A First Principles Approach to BJJ

Principles are fundamental truths that guide decisions and actions. A first principles approach gives you a north star to cut through noise, identify what matters most, and make your skills work for you rather than feeling perpetually insufficient. Without principles, the temptation emerges to accumulate more BJJ knowledge because you can’t qualitatively apply what you’ve learned. You feel lost.

The dilemma in BJJ: we’re given instructions for specific outcomes but constantly fail to achieve them because our approaches are limited. We have a bag of tricks without knowing how or when to use them. Students become frustrated they didn’t “do the technique right” or “forgot something.” Every high-level performer will tell you performance isn’t about everything working exactly as planned—it’s about capitalizing on the moment you create. Can you control the direction of the match?

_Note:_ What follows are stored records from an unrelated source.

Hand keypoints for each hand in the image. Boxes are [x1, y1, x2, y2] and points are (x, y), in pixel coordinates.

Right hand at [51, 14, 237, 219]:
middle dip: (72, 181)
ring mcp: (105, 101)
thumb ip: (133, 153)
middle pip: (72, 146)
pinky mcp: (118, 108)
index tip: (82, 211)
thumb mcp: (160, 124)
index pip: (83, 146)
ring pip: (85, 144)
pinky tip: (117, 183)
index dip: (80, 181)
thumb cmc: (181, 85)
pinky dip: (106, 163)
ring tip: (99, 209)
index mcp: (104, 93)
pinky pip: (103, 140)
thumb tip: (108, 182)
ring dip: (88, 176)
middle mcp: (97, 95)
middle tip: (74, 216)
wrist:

If BJJ manifests problem-solving, our purpose is to solve (submit) the problem (our opponent). Most problems can’t be solved—they can be managed. BJJ offers management tools through techniques that ladder toward submission. Your expression should always orient toward the finish or dominating positional flow.

Fundamental principles help you organize your movements:

  • Position before submission
  • Control the hips
  • Control the inside
  • Posture and alignment beat strength
  • Base before pressure
  • Angles beat force
  • Off-balance before action
  • Eliminate posts for efficient movement
  • Dynamic over static energy
  • Timing and sensitivity over intensity and rigidity

For some reason, BJJ has worked backwards. We teach movements without students developing a sense of the greater system. We teach variable outcomes without fostering clarity about the end game. We overfocus on “how” without establishing “why.” This may be a flaw of teachers unquestionably adopting their teachers’ methods, but we need to pause, ask questions, sit with problems, and meaningfully address them—not scroll to another option. More doesn’t equal better.

To become better practitioners, don’t rush through what’s available. Understand the rules of the game better. This will make you 10x more effective than downloading another 100 instructionals. Nothing in BJJ or life has to be complicated—we just have to know what’s most important. Prioritizing first principles and quality will make you a much more effective grappler.